• Directive:
Scan the records for the string "pixels"; copy each line where it occurs.

• Data provided:

------------------------------------

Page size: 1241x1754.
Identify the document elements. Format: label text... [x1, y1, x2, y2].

------------------------------------

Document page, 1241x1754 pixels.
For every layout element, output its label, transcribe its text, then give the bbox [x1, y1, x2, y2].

------------------------------------

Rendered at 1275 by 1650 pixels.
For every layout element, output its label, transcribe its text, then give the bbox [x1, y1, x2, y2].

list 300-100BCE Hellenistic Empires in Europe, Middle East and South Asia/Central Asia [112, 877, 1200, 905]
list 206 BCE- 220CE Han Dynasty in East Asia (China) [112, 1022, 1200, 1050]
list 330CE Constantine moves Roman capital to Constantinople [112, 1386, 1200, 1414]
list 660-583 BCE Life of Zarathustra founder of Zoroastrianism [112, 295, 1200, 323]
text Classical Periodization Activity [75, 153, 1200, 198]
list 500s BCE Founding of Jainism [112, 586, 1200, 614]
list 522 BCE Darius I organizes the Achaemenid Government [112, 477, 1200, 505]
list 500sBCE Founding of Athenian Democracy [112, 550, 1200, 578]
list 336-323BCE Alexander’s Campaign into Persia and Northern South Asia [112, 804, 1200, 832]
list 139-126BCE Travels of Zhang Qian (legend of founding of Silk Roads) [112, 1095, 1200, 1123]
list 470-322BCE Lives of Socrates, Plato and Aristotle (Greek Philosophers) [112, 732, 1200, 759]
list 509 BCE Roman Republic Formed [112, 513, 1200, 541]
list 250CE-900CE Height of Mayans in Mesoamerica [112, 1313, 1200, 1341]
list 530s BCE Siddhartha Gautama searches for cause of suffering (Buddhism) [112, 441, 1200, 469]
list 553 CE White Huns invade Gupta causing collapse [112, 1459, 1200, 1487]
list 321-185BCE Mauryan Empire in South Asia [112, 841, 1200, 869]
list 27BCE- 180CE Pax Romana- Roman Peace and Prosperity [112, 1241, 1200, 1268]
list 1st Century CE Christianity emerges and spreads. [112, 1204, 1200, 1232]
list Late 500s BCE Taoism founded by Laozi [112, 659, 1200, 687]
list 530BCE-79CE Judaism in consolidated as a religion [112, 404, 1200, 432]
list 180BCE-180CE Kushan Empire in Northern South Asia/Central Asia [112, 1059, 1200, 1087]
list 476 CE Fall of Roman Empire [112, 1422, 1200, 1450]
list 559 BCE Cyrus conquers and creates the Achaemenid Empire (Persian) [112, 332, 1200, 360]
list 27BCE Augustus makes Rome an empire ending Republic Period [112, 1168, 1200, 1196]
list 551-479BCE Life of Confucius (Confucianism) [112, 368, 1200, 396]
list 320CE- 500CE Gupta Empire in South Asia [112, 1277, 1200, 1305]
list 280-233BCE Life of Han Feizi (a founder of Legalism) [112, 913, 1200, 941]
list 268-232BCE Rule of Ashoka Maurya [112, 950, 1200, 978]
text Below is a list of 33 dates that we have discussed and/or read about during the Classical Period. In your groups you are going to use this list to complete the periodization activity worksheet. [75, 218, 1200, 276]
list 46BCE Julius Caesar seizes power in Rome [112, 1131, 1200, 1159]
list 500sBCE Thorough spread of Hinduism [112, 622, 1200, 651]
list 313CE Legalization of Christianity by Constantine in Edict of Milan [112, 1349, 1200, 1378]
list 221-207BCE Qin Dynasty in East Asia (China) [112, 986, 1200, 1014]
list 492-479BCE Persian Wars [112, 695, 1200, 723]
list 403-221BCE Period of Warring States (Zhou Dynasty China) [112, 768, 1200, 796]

------------------------------------

• Answer space:
Document page, 1241x1754 pixels.
Rendered at 1275 by 1650 pixels.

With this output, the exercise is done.